------ Materials provided ------

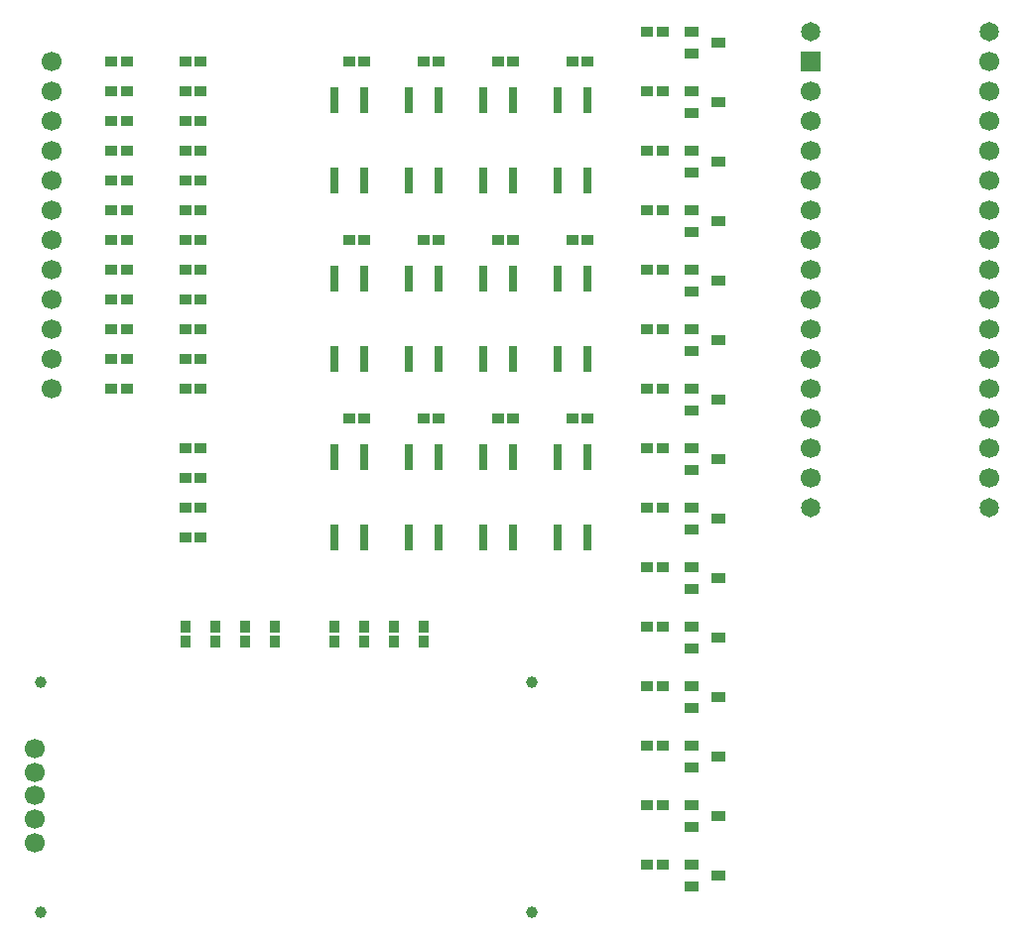
<source format=gbr>
G04 DipTrace 3.0.0.2*
G04 Âåðõíÿÿìàñêà.gbr*
%MOIN*%
G04 #@! TF.FileFunction,Soldermask,Top*
G04 #@! TF.Part,Single*
%ADD28C,0.065*%
%ADD29C,0.03937*%
%ADD34R,0.031496X0.086614*%
%ADD36R,0.049213X0.033465*%
%ADD38R,0.035433X0.043307*%
%ADD40R,0.043307X0.035433*%
%ADD42C,0.066929*%
%ADD44C,0.066929*%
%ADD46R,0.066929X0.066929*%
%FSLAX26Y26*%
G04*
G70*
G90*
G75*
G01*
G04 TopMask*
%LPD*%
D46*
X3093701Y3393701D3*
D44*
Y3293701D3*
Y3193701D3*
Y3093701D3*
Y2993701D3*
Y2893701D3*
Y2793701D3*
Y2693701D3*
Y2593701D3*
Y2493701D3*
Y2393701D3*
Y2293701D3*
Y2193701D3*
Y2093701D3*
Y1993701D3*
X3693701D3*
Y2093701D3*
Y2193701D3*
Y2293701D3*
Y2393701D3*
Y2493701D3*
Y2593701D3*
Y2693701D3*
Y2793701D3*
Y2893701D3*
Y2993701D3*
Y3093701D3*
Y3193701D3*
Y3293701D3*
Y3393701D3*
D28*
X3093701Y3493701D3*
X3693701D3*
Y1893701D3*
X3093701D3*
D29*
X506201Y1306201D3*
X2156201D3*
Y531201D3*
X506201D3*
D42*
X543701Y3293701D3*
Y3193701D3*
Y2893701D3*
Y3393701D3*
Y3093701D3*
Y2793701D3*
Y2693701D3*
Y2593701D3*
Y2493701D3*
Y2393701D3*
Y2993701D3*
Y2293701D3*
X485039Y1082677D3*
Y1003937D3*
Y925197D3*
Y846457D3*
Y767717D3*
D40*
X2543701Y3493701D3*
X2594882D3*
X2543701Y3293701D3*
X2594882D3*
X2543701Y3093701D3*
X2594882D3*
X2543701Y2893701D3*
X2594882D3*
X2543701Y2693701D3*
X2594882D3*
X2543701Y2493701D3*
X2594882D3*
X2543701Y2293701D3*
X2594882D3*
X2543701Y2093701D3*
X2594882D3*
X2543701Y1893701D3*
X2594882D3*
X2543701Y1693701D3*
X2594882D3*
X2543701Y693701D3*
X2594882D3*
X2543701Y893701D3*
X2594882D3*
X2543701Y1093701D3*
X2594882D3*
X2543701Y1293701D3*
X2594882D3*
X2543701Y1493701D3*
X2594882D3*
X1043701Y2293701D3*
X992520D3*
X1043701Y2393701D3*
X992520D3*
X1043701Y2493701D3*
X992520D3*
X1043701Y2593701D3*
X992520D3*
X1043701Y2693701D3*
X992520D3*
X1043701Y2793701D3*
X992520D3*
X1043701Y2893701D3*
X992520D3*
X1043701Y2993701D3*
X992520D3*
X1043701Y3093701D3*
X992520D3*
X1043701Y3193701D3*
X992520D3*
X1043701Y3293701D3*
X992520D3*
X1043701Y3393701D3*
X992520D3*
X1593701D3*
X1542520D3*
X1843701D3*
X1792520D3*
X2093701D3*
X2042520D3*
X2343701D3*
X2292520D3*
X1593701Y2793701D3*
X1542520D3*
X1843701D3*
X1792520D3*
X2093701D3*
X2042520D3*
X2343701D3*
X2292520D3*
X1593701Y2193701D3*
X1542520D3*
X1843701D3*
X1792520D3*
X2093701D3*
X2042520D3*
X2343701D3*
X2292520D3*
X743701Y2293701D3*
X794882D3*
X743701Y2393701D3*
X794882D3*
X743701Y2493701D3*
X794882D3*
X743701Y2593701D3*
X794882D3*
X743701Y2693701D3*
X794882D3*
X743701Y2793701D3*
X794882D3*
X743701Y2893701D3*
X794882D3*
X743701Y2993701D3*
X794882D3*
X743701Y3093701D3*
X794882D3*
X743701Y3193701D3*
X794882D3*
X743701Y3293701D3*
X794882D3*
X743701Y3393701D3*
X794882D3*
D38*
X1493701Y1493701D3*
Y1442520D3*
X1593701Y1493701D3*
Y1442520D3*
X1693701Y1493701D3*
Y1442520D3*
X1793701Y1493701D3*
Y1442520D3*
X993701Y1493701D3*
Y1442520D3*
X1093701Y1493701D3*
Y1442520D3*
X1193701Y1493701D3*
Y1442520D3*
X1293701Y1493701D3*
Y1442520D3*
D40*
X1043701Y2093701D3*
X992520D3*
X1043701Y1993701D3*
X992520D3*
X1043701Y1893701D3*
X992520D3*
X1043701Y1793701D3*
X992520D3*
D36*
X2693701Y3293701D3*
Y3218898D3*
X2784252Y3256299D3*
X2693701Y3093701D3*
Y3018898D3*
X2784252Y3056299D3*
X2693701Y2893701D3*
Y2818898D3*
X2784252Y2856299D3*
X2693701Y2693701D3*
Y2618898D3*
X2784252Y2656299D3*
X2693701Y2293701D3*
Y2218898D3*
X2784252Y2256299D3*
X2693701Y2093701D3*
Y2018898D3*
X2784252Y2056299D3*
X2693701Y1893701D3*
Y1818898D3*
X2784252Y1856299D3*
X2693701Y1693701D3*
Y1618898D3*
X2784252Y1656299D3*
X2693701Y1293701D3*
Y1218898D3*
X2784252Y1256299D3*
X2693701Y1093701D3*
Y1018898D3*
X2784252Y1056299D3*
X2693701Y893701D3*
Y818898D3*
X2784252Y856299D3*
X2693701Y693701D3*
Y618898D3*
X2784252Y656299D3*
X2693701Y3493701D3*
Y3418898D3*
X2784252Y3456299D3*
X2693701Y2493701D3*
Y2418898D3*
X2784252Y2456299D3*
X2693701Y1493701D3*
Y1418898D3*
X2784252Y1456299D3*
D34*
X1593701Y2993701D3*
X1493701D3*
X1593701Y3262441D3*
X1493701D3*
X1843701Y2993701D3*
X1743701D3*
X1843701Y3262441D3*
X1743701D3*
X2093701Y2993701D3*
X1993701D3*
X2093701Y3262441D3*
X1993701D3*
X2343701Y2993701D3*
X2243701D3*
X2343701Y3262441D3*
X2243701D3*
X1593701Y2393701D3*
X1493701D3*
X1593701Y2662441D3*
X1493701D3*
X1843701Y2393701D3*
X1743701D3*
X1843701Y2662441D3*
X1743701D3*
X2093701Y2393701D3*
X1993701D3*
X2093701Y2662441D3*
X1993701D3*
X1593701Y1793701D3*
X1493701D3*
X1593701Y2062441D3*
X1493701D3*
X1843701Y1793701D3*
X1743701D3*
X1843701Y2062441D3*
X1743701D3*
X2343701Y2393701D3*
X2243701D3*
X2343701Y2662441D3*
X2243701D3*
X2093701Y1793701D3*
X1993701D3*
X2093701Y2062441D3*
X1993701D3*
X2343701Y1793701D3*
X2243701D3*
X2343701Y2062441D3*
X2243701D3*
M02*

</source>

------

Give an exact copy of the entries, excluding all pictures.

<source format=gbr>
G04 DipTrace 3.0.0.2*
G04 Âåðõíÿÿìàñêà.gbr*
%MOIN*%
G04 #@! TF.FileFunction,Soldermask,Top*
G04 #@! TF.Part,Single*
%ADD28C,0.065*%
%ADD29C,0.03937*%
%ADD34R,0.031496X0.086614*%
%ADD36R,0.049213X0.033465*%
%ADD38R,0.035433X0.043307*%
%ADD40R,0.043307X0.035433*%
%ADD42C,0.066929*%
%ADD44C,0.066929*%
%ADD46R,0.066929X0.066929*%
%FSLAX26Y26*%
G04*
G70*
G90*
G75*
G01*
G04 TopMask*
%LPD*%
D46*
X3093701Y3393701D3*
D44*
Y3293701D3*
Y3193701D3*
Y3093701D3*
Y2993701D3*
Y2893701D3*
Y2793701D3*
Y2693701D3*
Y2593701D3*
Y2493701D3*
Y2393701D3*
Y2293701D3*
Y2193701D3*
Y2093701D3*
Y1993701D3*
X3693701D3*
Y2093701D3*
Y2193701D3*
Y2293701D3*
Y2393701D3*
Y2493701D3*
Y2593701D3*
Y2693701D3*
Y2793701D3*
Y2893701D3*
Y2993701D3*
Y3093701D3*
Y3193701D3*
Y3293701D3*
Y3393701D3*
D28*
X3093701Y3493701D3*
X3693701D3*
Y1893701D3*
X3093701D3*
D29*
X506201Y1306201D3*
X2156201D3*
Y531201D3*
X506201D3*
D42*
X543701Y3293701D3*
Y3193701D3*
Y2893701D3*
Y3393701D3*
Y3093701D3*
Y2793701D3*
Y2693701D3*
Y2593701D3*
Y2493701D3*
Y2393701D3*
Y2993701D3*
Y2293701D3*
X485039Y1082677D3*
Y1003937D3*
Y925197D3*
Y846457D3*
Y767717D3*
D40*
X2543701Y3493701D3*
X2594882D3*
X2543701Y3293701D3*
X2594882D3*
X2543701Y3093701D3*
X2594882D3*
X2543701Y2893701D3*
X2594882D3*
X2543701Y2693701D3*
X2594882D3*
X2543701Y2493701D3*
X2594882D3*
X2543701Y2293701D3*
X2594882D3*
X2543701Y2093701D3*
X2594882D3*
X2543701Y1893701D3*
X2594882D3*
X2543701Y1693701D3*
X2594882D3*
X2543701Y693701D3*
X2594882D3*
X2543701Y893701D3*
X2594882D3*
X2543701Y1093701D3*
X2594882D3*
X2543701Y1293701D3*
X2594882D3*
X2543701Y1493701D3*
X2594882D3*
X1043701Y2293701D3*
X992520D3*
X1043701Y2393701D3*
X992520D3*
X1043701Y2493701D3*
X992520D3*
X1043701Y2593701D3*
X992520D3*
X1043701Y2693701D3*
X992520D3*
X1043701Y2793701D3*
X992520D3*
X1043701Y2893701D3*
X992520D3*
X1043701Y2993701D3*
X992520D3*
X1043701Y3093701D3*
X992520D3*
X1043701Y3193701D3*
X992520D3*
X1043701Y3293701D3*
X992520D3*
X1043701Y3393701D3*
X992520D3*
X1593701D3*
X1542520D3*
X1843701D3*
X1792520D3*
X2093701D3*
X2042520D3*
X2343701D3*
X2292520D3*
X1593701Y2793701D3*
X1542520D3*
X1843701D3*
X1792520D3*
X2093701D3*
X2042520D3*
X2343701D3*
X2292520D3*
X1593701Y2193701D3*
X1542520D3*
X1843701D3*
X1792520D3*
X2093701D3*
X2042520D3*
X2343701D3*
X2292520D3*
X743701Y2293701D3*
X794882D3*
X743701Y2393701D3*
X794882D3*
X743701Y2493701D3*
X794882D3*
X743701Y2593701D3*
X794882D3*
X743701Y2693701D3*
X794882D3*
X743701Y2793701D3*
X794882D3*
X743701Y2893701D3*
X794882D3*
X743701Y2993701D3*
X794882D3*
X743701Y3093701D3*
X794882D3*
X743701Y3193701D3*
X794882D3*
X743701Y3293701D3*
X794882D3*
X743701Y3393701D3*
X794882D3*
D38*
X1493701Y1493701D3*
Y1442520D3*
X1593701Y1493701D3*
Y1442520D3*
X1693701Y1493701D3*
Y1442520D3*
X1793701Y1493701D3*
Y1442520D3*
X993701Y1493701D3*
Y1442520D3*
X1093701Y1493701D3*
Y1442520D3*
X1193701Y1493701D3*
Y1442520D3*
X1293701Y1493701D3*
Y1442520D3*
D40*
X1043701Y2093701D3*
X992520D3*
X1043701Y1993701D3*
X992520D3*
X1043701Y1893701D3*
X992520D3*
X1043701Y1793701D3*
X992520D3*
D36*
X2693701Y3293701D3*
Y3218898D3*
X2784252Y3256299D3*
X2693701Y3093701D3*
Y3018898D3*
X2784252Y3056299D3*
X2693701Y2893701D3*
Y2818898D3*
X2784252Y2856299D3*
X2693701Y2693701D3*
Y2618898D3*
X2784252Y2656299D3*
X2693701Y2293701D3*
Y2218898D3*
X2784252Y2256299D3*
X2693701Y2093701D3*
Y2018898D3*
X2784252Y2056299D3*
X2693701Y1893701D3*
Y1818898D3*
X2784252Y1856299D3*
X2693701Y1693701D3*
Y1618898D3*
X2784252Y1656299D3*
X2693701Y1293701D3*
Y1218898D3*
X2784252Y1256299D3*
X2693701Y1093701D3*
Y1018898D3*
X2784252Y1056299D3*
X2693701Y893701D3*
Y818898D3*
X2784252Y856299D3*
X2693701Y693701D3*
Y618898D3*
X2784252Y656299D3*
X2693701Y3493701D3*
Y3418898D3*
X2784252Y3456299D3*
X2693701Y2493701D3*
Y2418898D3*
X2784252Y2456299D3*
X2693701Y1493701D3*
Y1418898D3*
X2784252Y1456299D3*
D34*
X1593701Y2993701D3*
X1493701D3*
X1593701Y3262441D3*
X1493701D3*
X1843701Y2993701D3*
X1743701D3*
X1843701Y3262441D3*
X1743701D3*
X2093701Y2993701D3*
X1993701D3*
X2093701Y3262441D3*
X1993701D3*
X2343701Y2993701D3*
X2243701D3*
X2343701Y3262441D3*
X2243701D3*
X1593701Y2393701D3*
X1493701D3*
X1593701Y2662441D3*
X1493701D3*
X1843701Y2393701D3*
X1743701D3*
X1843701Y2662441D3*
X1743701D3*
X2093701Y2393701D3*
X1993701D3*
X2093701Y2662441D3*
X1993701D3*
X1593701Y1793701D3*
X1493701D3*
X1593701Y2062441D3*
X1493701D3*
X1843701Y1793701D3*
X1743701D3*
X1843701Y2062441D3*
X1743701D3*
X2343701Y2393701D3*
X2243701D3*
X2343701Y2662441D3*
X2243701D3*
X2093701Y1793701D3*
X1993701D3*
X2093701Y2062441D3*
X1993701D3*
X2343701Y1793701D3*
X2243701D3*
X2343701Y2062441D3*
X2243701D3*
M02*

</source>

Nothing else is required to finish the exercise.